**Task objective**
All of the data is to be printed exactly, though the images must be left off.

**Information shown**

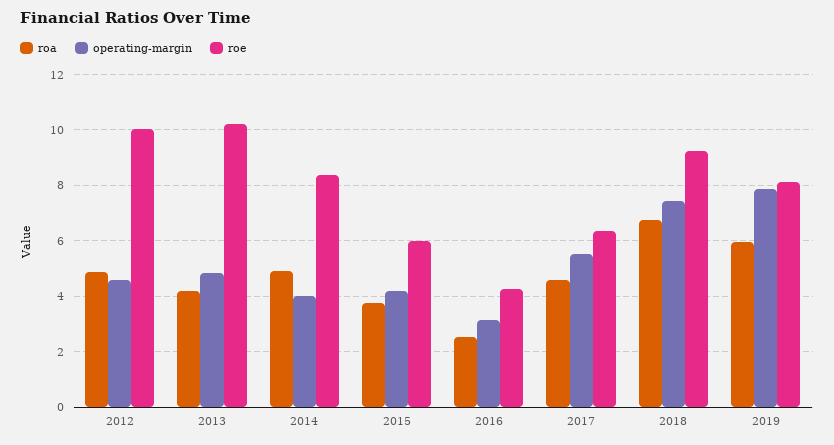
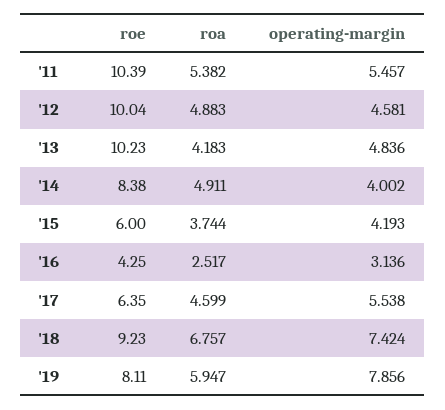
  {
    "roa": {
      "2012": 4.883,
      "2013": 4.183,
      "2014": 4.911,
      "2015": 3.744,
      "2016": 2.517,
      "2017": 4.599,
      "2018": 6.757,
-     "2019": 5.947
+     "2019": 5.947,
+     "'11": 5.382
    },
    "operating-margin": {
      "2012": 4.581,
      "2013": 4.836,
      "2014": 4.002,
      "2015": 4.193,
      "2016": 3.136,
      "2017": 5.538,
      "2018": 7.424,
-     "2019": 7.856
+     "2019": 7.856,
+     "'11": 5.457
    },
    "roe": {
      "2012": 10.04,
      "2013": 10.23,
      "2014": 8.38,
      "2015": 6,
      "2016": 4.25,
      "2017": 6.35,
      "2018": 9.23,
-     "2019": 8.11
+     "2019": 8.11,
+     "'11": 10.39
    }
  }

**Exercise solution**
  {
    "roa": {
      "2012": 4.883,
      "2013": 4.183,
      "2014": 4.911,
      "2015": 3.744,
      "2016": 2.517,
      "2017": 4.599,
      "2018": 6.757,
-     "2019": 5.947
+     "2019": 5.947,
+     "'11": 5.382
    },
    "operating-margin": {
      "2012": 4.581,
      "2013": 4.836,
      "2014": 4.002,
      "2015": 4.193,
      "2016": 3.136,
      "2017": 5.538,
      "2018": 7.424,
-     "2019": 7.856
+     "2019": 7.856,
+     "'11": 5.457
    },
    "roe": {
      "2012": 10.04,
      "2013": 10.23,
      "2014": 8.38,
      "2015": 6,
      "2016": 4.25,
      "2017": 6.35,
      "2018": 9.23,
-     "2019": 8.11
+     "2019": 8.11,
+     "'11": 10.39
    }
  }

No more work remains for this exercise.